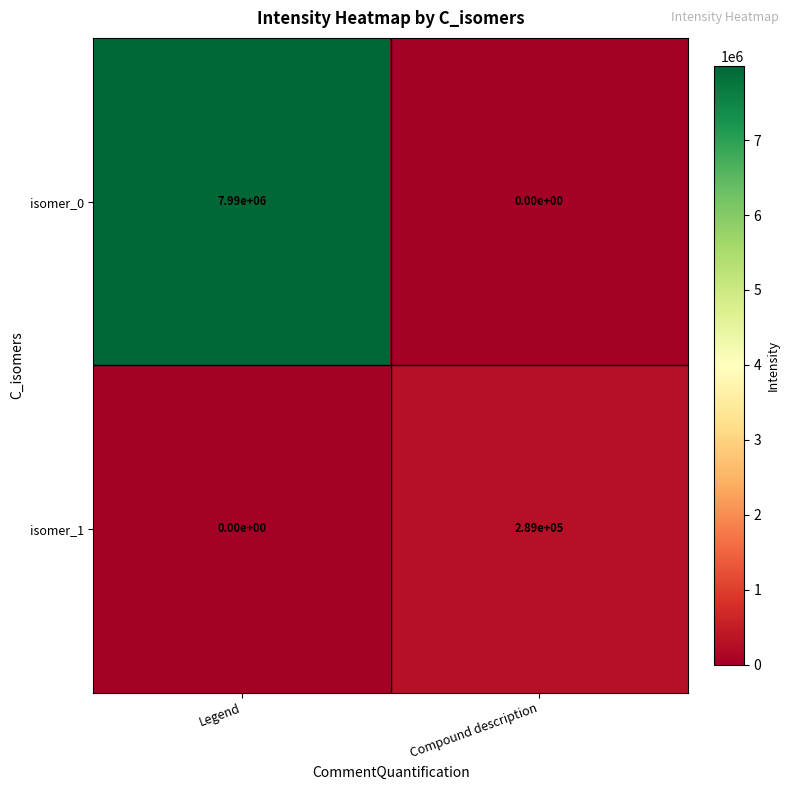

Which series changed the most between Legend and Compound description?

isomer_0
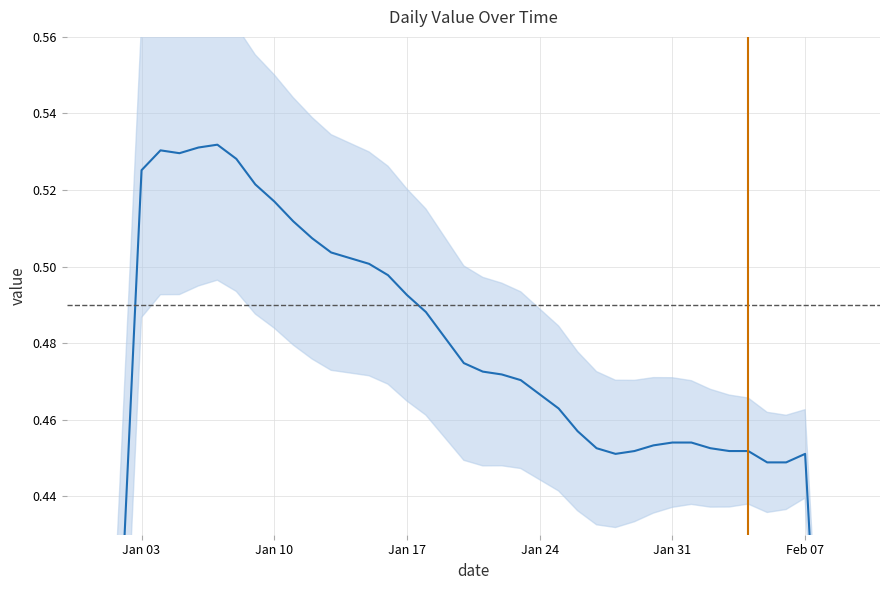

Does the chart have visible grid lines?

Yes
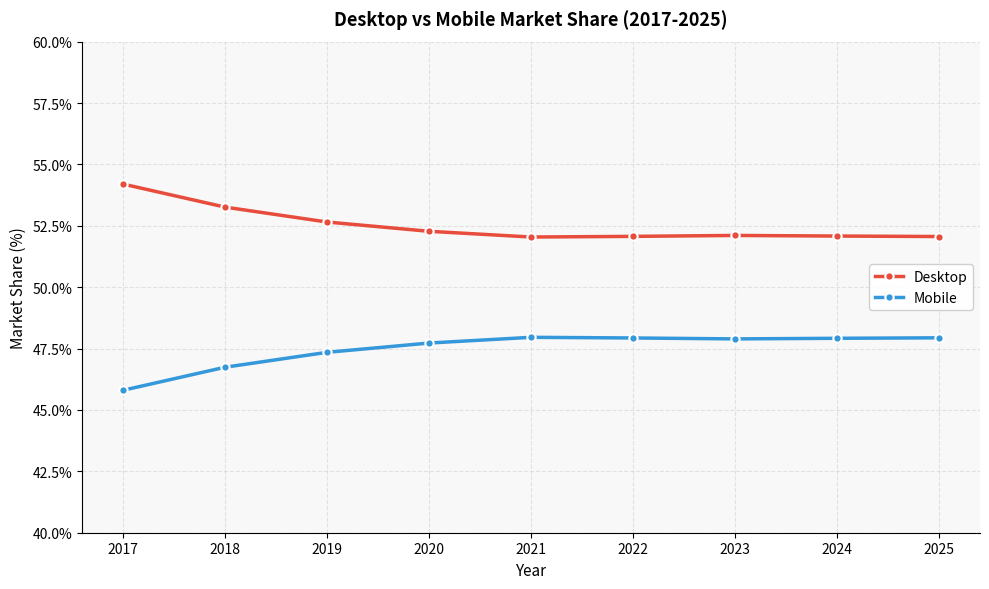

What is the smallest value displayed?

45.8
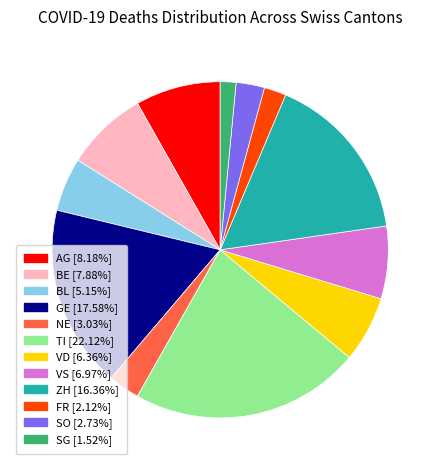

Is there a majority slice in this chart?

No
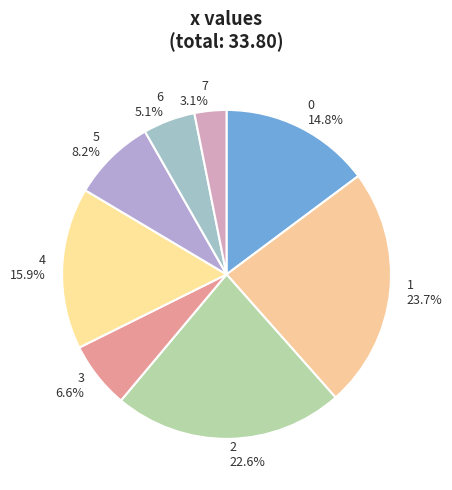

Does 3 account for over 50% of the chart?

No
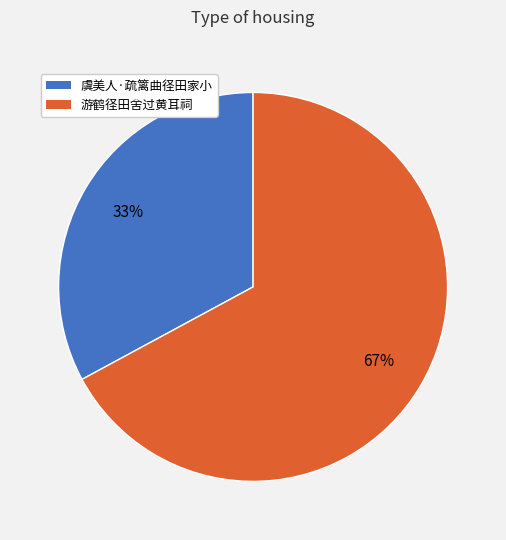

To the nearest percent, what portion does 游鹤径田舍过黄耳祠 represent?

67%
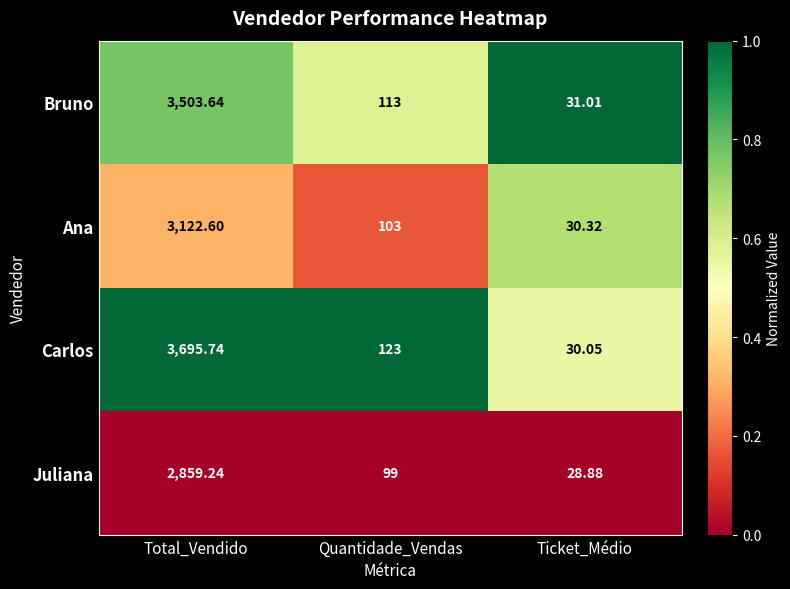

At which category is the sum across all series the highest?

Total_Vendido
———
→ **Required work**: Pick out each line in the listing above that contains the word "chart", and copy those lines in full.

→ **Solution to this task**:
Does the chart have visible grid lines?
Is there a majority slice in this chart?
Does 3 account for over 50% of the chart?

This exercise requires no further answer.